### PROBLEM TO WORK ON
Each line below from the one containing "right hip: (2142, 831)" through the one containing "right ankle: (49, 214)" is to be given again exactly, and no line outside that span.

- Opening Delimiter -

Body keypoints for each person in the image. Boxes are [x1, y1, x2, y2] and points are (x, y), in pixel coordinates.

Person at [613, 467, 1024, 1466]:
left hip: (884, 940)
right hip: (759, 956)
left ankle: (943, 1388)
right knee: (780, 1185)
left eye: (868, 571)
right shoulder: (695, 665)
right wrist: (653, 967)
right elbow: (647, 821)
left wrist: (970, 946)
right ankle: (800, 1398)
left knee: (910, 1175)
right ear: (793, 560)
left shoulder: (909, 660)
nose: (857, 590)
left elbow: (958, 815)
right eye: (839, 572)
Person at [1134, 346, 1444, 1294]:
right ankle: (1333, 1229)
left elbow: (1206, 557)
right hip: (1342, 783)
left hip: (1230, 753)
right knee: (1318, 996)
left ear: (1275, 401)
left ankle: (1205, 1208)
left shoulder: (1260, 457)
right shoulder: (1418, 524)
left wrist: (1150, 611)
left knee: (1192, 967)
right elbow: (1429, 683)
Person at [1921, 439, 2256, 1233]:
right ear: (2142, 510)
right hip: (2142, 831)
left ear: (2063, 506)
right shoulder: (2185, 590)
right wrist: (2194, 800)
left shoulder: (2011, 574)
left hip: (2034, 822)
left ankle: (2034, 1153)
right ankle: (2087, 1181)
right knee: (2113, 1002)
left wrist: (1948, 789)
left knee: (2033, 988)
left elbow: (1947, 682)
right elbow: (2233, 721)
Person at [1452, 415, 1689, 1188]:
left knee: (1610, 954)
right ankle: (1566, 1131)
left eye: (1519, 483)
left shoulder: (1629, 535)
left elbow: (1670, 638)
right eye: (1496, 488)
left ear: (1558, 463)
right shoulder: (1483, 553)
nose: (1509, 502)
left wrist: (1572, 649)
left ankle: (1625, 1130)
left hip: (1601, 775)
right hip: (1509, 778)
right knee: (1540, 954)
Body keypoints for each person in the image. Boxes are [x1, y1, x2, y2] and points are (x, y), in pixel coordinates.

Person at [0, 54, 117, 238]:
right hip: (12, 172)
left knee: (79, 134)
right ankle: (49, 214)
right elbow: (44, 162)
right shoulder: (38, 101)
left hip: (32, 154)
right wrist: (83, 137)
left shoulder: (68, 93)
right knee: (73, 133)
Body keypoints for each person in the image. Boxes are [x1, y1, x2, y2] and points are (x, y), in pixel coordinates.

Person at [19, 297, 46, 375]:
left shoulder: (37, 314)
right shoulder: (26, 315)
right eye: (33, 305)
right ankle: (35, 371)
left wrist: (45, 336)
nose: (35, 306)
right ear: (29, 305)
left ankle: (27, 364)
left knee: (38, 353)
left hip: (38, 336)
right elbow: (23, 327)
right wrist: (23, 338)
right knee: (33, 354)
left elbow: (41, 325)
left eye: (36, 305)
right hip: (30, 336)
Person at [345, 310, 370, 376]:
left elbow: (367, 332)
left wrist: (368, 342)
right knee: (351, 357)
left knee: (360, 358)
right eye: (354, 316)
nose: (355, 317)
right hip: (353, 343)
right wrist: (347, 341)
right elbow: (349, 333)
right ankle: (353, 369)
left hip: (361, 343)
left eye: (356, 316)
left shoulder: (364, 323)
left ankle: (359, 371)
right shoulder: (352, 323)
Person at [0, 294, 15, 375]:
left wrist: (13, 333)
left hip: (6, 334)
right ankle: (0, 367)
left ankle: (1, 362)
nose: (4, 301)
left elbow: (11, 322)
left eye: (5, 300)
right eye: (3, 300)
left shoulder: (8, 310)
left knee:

- Closing Delimiter -

### RESPONSE TO THE EXERCISE
right hip: (2142, 831)
left ear: (2063, 506)
right shoulder: (2185, 590)
right wrist: (2194, 800)
left shoulder: (2011, 574)
left hip: (2034, 822)
left ankle: (2034, 1153)
right ankle: (2087, 1181)
right knee: (2113, 1002)
left wrist: (1948, 789)
left knee: (2033, 988)
left elbow: (1947, 682)
right elbow: (2233, 721)
Person at [1452, 415, 1689, 1188]:
left knee: (1610, 954)
right ankle: (1566, 1131)
left eye: (1519, 483)
left shoulder: (1629, 535)
left elbow: (1670, 638)
right eye: (1496, 488)
left ear: (1558, 463)
right shoulder: (1483, 553)
nose: (1509, 502)
left wrist: (1572, 649)
left ankle: (1625, 1130)
left hip: (1601, 775)
right hip: (1509, 778)
right knee: (1540, 954)
Body keypoints for each person in the image. Boxes are [x1, y1, x2, y2] and points are (x, y), in pixel coordinates.

Person at [0, 54, 117, 238]:
right hip: (12, 172)
left knee: (79, 134)
right ankle: (49, 214)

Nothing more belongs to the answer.